The LOCUST’s battery capacity is not publicly known, but earlier data sheets on the system indicate it can maintain a continuous beam for up to 100 seconds.
GM Defense’s ISV-H offering only seats five passengers compared to the standard ISV, which can transport an infantry squad of nine soldiers.
The photo of the GM Defense’s ISV-H offering provided to Breaking Defense is the exact same image as the one accompanying the company’s unveiling of the Next Generation Tactical Vehicle-Hybrid in October 2024.

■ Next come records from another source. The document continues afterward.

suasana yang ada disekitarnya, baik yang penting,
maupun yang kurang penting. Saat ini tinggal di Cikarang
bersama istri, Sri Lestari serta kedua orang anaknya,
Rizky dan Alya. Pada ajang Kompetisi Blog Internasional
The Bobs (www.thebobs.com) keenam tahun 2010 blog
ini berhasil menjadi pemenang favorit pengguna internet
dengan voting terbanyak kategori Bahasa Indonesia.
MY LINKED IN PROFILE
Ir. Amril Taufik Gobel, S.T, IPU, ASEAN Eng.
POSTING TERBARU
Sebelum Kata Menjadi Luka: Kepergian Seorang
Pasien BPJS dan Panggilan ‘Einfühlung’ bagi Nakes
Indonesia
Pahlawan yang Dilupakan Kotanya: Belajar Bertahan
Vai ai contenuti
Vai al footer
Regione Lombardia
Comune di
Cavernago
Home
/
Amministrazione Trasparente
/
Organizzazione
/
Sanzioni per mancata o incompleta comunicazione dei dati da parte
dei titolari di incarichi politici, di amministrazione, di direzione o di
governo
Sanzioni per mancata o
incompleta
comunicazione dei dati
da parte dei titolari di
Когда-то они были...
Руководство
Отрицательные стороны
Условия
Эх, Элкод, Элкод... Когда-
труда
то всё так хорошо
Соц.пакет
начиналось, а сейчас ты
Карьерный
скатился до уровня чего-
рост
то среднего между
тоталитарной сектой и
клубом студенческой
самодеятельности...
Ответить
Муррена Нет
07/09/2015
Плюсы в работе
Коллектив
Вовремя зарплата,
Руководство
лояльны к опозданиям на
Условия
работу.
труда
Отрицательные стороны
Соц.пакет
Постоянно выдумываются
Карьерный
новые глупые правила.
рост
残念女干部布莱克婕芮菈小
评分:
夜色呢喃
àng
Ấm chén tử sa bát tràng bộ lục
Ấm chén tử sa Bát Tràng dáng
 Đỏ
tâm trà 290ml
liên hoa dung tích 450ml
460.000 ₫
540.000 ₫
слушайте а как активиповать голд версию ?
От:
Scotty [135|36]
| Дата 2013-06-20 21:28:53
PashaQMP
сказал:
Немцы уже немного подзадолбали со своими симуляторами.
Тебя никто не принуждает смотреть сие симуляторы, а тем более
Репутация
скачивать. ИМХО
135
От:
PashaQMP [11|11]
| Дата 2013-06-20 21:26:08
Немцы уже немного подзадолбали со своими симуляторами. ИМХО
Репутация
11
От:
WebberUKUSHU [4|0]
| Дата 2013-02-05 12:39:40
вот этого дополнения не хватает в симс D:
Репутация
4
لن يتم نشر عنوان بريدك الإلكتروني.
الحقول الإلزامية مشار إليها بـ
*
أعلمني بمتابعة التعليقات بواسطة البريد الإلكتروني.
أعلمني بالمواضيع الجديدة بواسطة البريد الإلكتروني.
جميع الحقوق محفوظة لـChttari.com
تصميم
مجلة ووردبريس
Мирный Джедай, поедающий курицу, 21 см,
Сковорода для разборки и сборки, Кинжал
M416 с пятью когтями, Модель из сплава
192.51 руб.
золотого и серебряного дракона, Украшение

EOS’s Apollo is a 100 kw laser weapon capable of destroying 20 to 30 drones per minute at ranges of up to three kilometers. The company has already secured its first export contract for the system with the Netherlands. The CILAS HELMA-P is 2 kw counter-drone system developed for the French Armed Forces to eliminate incoming drones at ranges of up to one kilometer. The French government deployed a pair of systems to secure airspace over the country’s Île-de-France region during the 2024 Paris Olympics, and the French Army, Navy, and Air Force have all ordered systems.





Interesting to see the CW systems get smaller and pentagon build vehicles around them.